Aim of the task: Copy out every item below, putting "Modelleisenbahn" in place of each occurrence of "Modellbahn" and leaving everything else unchanged.

Information given:
BEGIN

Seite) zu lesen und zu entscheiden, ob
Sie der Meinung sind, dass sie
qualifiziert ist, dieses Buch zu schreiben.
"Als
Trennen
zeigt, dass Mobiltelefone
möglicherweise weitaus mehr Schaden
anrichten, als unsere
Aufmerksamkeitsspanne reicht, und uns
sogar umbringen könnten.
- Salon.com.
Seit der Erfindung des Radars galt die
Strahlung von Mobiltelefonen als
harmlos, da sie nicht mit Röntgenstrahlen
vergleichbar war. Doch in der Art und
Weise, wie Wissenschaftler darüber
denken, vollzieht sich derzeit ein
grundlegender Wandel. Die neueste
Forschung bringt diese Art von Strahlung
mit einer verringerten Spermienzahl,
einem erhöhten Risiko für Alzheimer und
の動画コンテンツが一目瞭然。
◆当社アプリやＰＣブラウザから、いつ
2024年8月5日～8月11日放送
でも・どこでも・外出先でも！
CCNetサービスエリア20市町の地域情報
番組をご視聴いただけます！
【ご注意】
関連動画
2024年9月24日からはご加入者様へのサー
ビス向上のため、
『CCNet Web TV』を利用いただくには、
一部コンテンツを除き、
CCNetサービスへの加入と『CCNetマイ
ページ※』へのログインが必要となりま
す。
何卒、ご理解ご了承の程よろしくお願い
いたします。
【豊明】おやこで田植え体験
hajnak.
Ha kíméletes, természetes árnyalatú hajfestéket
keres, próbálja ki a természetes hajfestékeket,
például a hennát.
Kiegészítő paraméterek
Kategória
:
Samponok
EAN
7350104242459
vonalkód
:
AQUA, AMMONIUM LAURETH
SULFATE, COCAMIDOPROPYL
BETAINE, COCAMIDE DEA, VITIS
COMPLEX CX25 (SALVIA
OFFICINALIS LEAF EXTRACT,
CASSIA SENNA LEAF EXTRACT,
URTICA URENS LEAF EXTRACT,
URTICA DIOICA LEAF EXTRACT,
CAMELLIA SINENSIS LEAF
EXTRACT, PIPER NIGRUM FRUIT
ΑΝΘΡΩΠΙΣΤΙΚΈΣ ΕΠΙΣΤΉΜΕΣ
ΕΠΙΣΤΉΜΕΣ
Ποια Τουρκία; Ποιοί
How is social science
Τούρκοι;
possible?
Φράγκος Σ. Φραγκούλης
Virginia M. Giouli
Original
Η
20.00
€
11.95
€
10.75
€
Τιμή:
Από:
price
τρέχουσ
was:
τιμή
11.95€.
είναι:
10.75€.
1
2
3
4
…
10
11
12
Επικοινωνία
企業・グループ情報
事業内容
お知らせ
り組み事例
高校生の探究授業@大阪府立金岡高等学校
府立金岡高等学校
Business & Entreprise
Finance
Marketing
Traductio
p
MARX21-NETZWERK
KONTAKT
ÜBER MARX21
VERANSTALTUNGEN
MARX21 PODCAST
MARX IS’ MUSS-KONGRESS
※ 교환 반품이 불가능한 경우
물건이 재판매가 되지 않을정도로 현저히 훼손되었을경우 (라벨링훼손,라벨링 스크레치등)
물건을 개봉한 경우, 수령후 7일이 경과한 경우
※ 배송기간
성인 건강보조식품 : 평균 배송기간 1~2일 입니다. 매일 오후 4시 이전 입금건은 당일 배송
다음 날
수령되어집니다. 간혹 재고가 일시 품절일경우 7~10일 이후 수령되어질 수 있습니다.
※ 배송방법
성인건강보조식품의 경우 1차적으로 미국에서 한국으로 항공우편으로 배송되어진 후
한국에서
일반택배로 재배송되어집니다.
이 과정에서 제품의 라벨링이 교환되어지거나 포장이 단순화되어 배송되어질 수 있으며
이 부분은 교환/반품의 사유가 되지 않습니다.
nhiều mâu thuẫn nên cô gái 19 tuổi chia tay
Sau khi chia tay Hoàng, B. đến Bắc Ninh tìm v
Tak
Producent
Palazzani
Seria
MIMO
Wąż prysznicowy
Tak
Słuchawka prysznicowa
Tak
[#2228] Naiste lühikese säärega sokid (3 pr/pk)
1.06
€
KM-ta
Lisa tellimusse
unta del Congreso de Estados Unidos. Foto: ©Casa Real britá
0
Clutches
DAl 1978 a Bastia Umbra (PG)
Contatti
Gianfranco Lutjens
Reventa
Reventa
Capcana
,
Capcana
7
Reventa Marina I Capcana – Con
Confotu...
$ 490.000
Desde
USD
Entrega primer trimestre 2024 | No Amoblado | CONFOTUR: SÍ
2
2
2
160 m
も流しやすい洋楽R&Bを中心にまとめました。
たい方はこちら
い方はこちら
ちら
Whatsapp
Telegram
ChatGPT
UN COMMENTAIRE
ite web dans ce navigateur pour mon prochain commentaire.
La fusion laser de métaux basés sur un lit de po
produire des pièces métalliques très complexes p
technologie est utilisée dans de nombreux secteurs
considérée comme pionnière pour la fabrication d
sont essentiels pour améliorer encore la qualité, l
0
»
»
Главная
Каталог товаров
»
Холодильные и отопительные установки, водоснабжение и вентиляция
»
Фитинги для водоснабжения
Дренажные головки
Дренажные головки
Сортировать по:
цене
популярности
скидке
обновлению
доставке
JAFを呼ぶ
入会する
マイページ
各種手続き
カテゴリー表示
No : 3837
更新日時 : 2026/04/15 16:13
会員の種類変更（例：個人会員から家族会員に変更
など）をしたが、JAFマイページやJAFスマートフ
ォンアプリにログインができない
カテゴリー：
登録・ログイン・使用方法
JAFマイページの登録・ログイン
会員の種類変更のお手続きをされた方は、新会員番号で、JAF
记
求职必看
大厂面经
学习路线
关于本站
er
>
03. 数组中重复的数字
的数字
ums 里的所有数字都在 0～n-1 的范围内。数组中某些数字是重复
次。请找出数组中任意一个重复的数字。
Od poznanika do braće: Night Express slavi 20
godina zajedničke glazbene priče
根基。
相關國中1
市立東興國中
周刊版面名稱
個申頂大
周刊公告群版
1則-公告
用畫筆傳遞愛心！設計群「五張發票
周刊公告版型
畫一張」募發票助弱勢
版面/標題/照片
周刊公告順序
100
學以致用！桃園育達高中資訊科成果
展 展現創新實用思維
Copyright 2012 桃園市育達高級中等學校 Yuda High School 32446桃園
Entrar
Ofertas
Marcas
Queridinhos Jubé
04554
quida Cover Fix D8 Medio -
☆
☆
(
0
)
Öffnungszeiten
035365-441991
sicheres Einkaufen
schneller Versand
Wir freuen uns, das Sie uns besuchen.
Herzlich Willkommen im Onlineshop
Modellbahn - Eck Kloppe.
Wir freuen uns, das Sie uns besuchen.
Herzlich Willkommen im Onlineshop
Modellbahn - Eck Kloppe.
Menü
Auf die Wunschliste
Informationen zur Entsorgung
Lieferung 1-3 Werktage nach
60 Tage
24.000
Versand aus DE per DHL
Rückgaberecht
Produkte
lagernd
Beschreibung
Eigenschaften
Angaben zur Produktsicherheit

END

Answer box:
Seite) zu lesen und zu entscheiden, ob
Sie der Meinung sind, dass sie
qualifiziert ist, dieses Buch zu schreiben.
"Als
Trennen
zeigt, dass Mobiltelefone
möglicherweise weitaus mehr Schaden
anrichten, als unsere
Aufmerksamkeitsspanne reicht, und uns
sogar umbringen könnten.
- Salon.com.
Seit der Erfindung des Radars galt die
Strahlung von Mobiltelefonen als
harmlos, da sie nicht mit Röntgenstrahlen
vergleichbar war. Doch in der Art und
Weise, wie Wissenschaftler darüber
denken, vollzieht sich derzeit ein
grundlegender Wandel. Die neueste
Forschung bringt diese Art von Strahlung
mit einer verringerten Spermienzahl,
einem erhöhten Risiko für Alzheimer und
の動画コンテンツが一目瞭然。
◆当社アプリやＰＣブラウザから、いつ
2024年8月5日～8月11日放送
でも・どこでも・外出先でも！
CCNetサービスエリア20市町の地域情報
番組をご視聴いただけます！
【ご注意】
関連動画
2024年9月24日からはご加入者様へのサー
ビス向上のため、
『CCNet Web TV』を利用いただくには、
一部コンテンツを除き、
CCNetサービスへの加入と『CCNetマイ
ページ※』へのログインが必要となりま
す。
何卒、ご理解ご了承の程よろしくお願い
いたします。
【豊明】おやこで田植え体験
hajnak.
Ha kíméletes, természetes árnyalatú hajfestéket
keres, próbálja ki a természetes hajfestékeket,
például a hennát.
Kiegészítő paraméterek
Kategória
:
Samponok
EAN
7350104242459
vonalkód
:
AQUA, AMMONIUM LAURETH
SULFATE, COCAMIDOPROPYL
BETAINE, COCAMIDE DEA, VITIS
COMPLEX CX25 (SALVIA
OFFICINALIS LEAF EXTRACT,
CASSIA SENNA LEAF EXTRACT,
URTICA URENS LEAF EXTRACT,
URTICA DIOICA LEAF EXTRACT,
CAMELLIA SINENSIS LEAF
EXTRACT, PIPER NIGRUM FRUIT
ΑΝΘΡΩΠΙΣΤΙΚΈΣ ΕΠΙΣΤΉΜΕΣ
ΕΠΙΣΤΉΜΕΣ
Ποια Τουρκία; Ποιοί
How is social science
Τούρκοι;
possible?
Φράγκος Σ. Φραγκούλης
Virginia M. Giouli
Original
Η
20.00
€
11.95
€
10.75
€
Τιμή:
Από:
price
τρέχουσ
was:
τιμή
11.95€.
είναι:
10.75€.
1
2
3
4
…
10
11
12
Επικοινωνία
企業・グループ情報
事業内容
お知らせ
り組み事例
高校生の探究授業@大阪府立金岡高等学校
府立金岡高等学校
Business & Entreprise
Finance
Marketing
Traductio
p
MARX21-NETZWERK
KONTAKT
ÜBER MARX21
VERANSTALTUNGEN
MARX21 PODCAST
MARX IS’ MUSS-KONGRESS
※ 교환 반품이 불가능한 경우
물건이 재판매가 되지 않을정도로 현저히 훼손되었을경우 (라벨링훼손,라벨링 스크레치등)
물건을 개봉한 경우, 수령후 7일이 경과한 경우
※ 배송기간
성인 건강보조식품 : 평균 배송기간 1~2일 입니다. 매일 오후 4시 이전 입금건은 당일 배송
다음 날
수령되어집니다. 간혹 재고가 일시 품절일경우 7~10일 이후 수령되어질 수 있습니다.
※ 배송방법
성인건강보조식품의 경우 1차적으로 미국에서 한국으로 항공우편으로 배송되어진 후
한국에서
일반택배로 재배송되어집니다.
이 과정에서 제품의 라벨링이 교환되어지거나 포장이 단순화되어 배송되어질 수 있으며
이 부분은 교환/반품의 사유가 되지 않습니다.
nhiều mâu thuẫn nên cô gái 19 tuổi chia tay
Sau khi chia tay Hoàng, B. đến Bắc Ninh tìm v
Tak
Producent
Palazzani
Seria
MIMO
Wąż prysznicowy
Tak
Słuchawka prysznicowa
Tak
[#2228] Naiste lühikese säärega sokid (3 pr/pk)
1.06
€
KM-ta
Lisa tellimusse
unta del Congreso de Estados Unidos. Foto: ©Casa Real britá
0
Clutches
DAl 1978 a Bastia Umbra (PG)
Contatti
Gianfranco Lutjens
Reventa
Reventa
Capcana
,
Capcana
7
Reventa Marina I Capcana – Con
Confotu...
$ 490.000
Desde
USD
Entrega primer trimestre 2024 | No Amoblado | CONFOTUR: SÍ
2
2
2
160 m
も流しやすい洋楽R&Bを中心にまとめました。
たい方はこちら
い方はこちら
ちら
Whatsapp
Telegram
ChatGPT
UN COMMENTAIRE
ite web dans ce navigateur pour mon prochain commentaire.
La fusion laser de métaux basés sur un lit de po
produire des pièces métalliques très complexes p
technologie est utilisée dans de nombreux secteurs
considérée comme pionnière pour la fabrication d
sont essentiels pour améliorer encore la qualité, l
0
»
»
Главная
Каталог товаров
»
Холодильные и отопительные установки, водоснабжение и вентиляция
»
Фитинги для водоснабжения
Дренажные головки
Дренажные головки
Сортировать по:
цене
популярности
скидке
обновлению
доставке
JAFを呼ぶ
入会する
マイページ
各種手続き
カテゴリー表示
No : 3837
更新日時 : 2026/04/15 16:13
会員の種類変更（例：個人会員から家族会員に変更
など）をしたが、JAFマイページやJAFスマートフ
ォンアプリにログインができない
カテゴリー：
登録・ログイン・使用方法
JAFマイページの登録・ログイン
会員の種類変更のお手続きをされた方は、新会員番号で、JAF
记
求职必看
大厂面经
学习路线
关于本站
er
>
03. 数组中重复的数字
的数字
ums 里的所有数字都在 0～n-1 的范围内。数组中某些数字是重复
次。请找出数组中任意一个重复的数字。
Od poznanika do braće: Night Express slavi 20
godina zajedničke glazbene priče
根基。
相關國中1
市立東興國中
周刊版面名稱
個申頂大
周刊公告群版
1則-公告
用畫筆傳遞愛心！設計群「五張發票
周刊公告版型
畫一張」募發票助弱勢
版面/標題/照片
周刊公告順序
100
學以致用！桃園育達高中資訊科成果
展 展現創新實用思維
Copyright 2012 桃園市育達高級中等學校 Yuda High School 32446桃園
Entrar
Ofertas
Marcas
Queridinhos Jubé
04554
quida Cover Fix D8 Medio -
☆
☆
(
0
)
Öffnungszeiten
035365-441991
sicheres Einkaufen
schneller Versand
Wir freuen uns, das Sie uns besuchen.
Herzlich Willkommen im Onlineshop
Modelleisenbahn - Eck Kloppe.
Wir freuen uns, das Sie uns besuchen.
Herzlich Willkommen im Onlineshop
Modelleisenbahn - Eck Kloppe.
Menü
Auf die Wunschliste
Informationen zur Entsorgung
Lieferung 1-3 Werktage nach
60 Tage
24.000
Versand aus DE per DHL
Rückgaberecht
Produkte
lagernd
Beschreibung
Eigenschaften
Angaben zur Produktsicherheit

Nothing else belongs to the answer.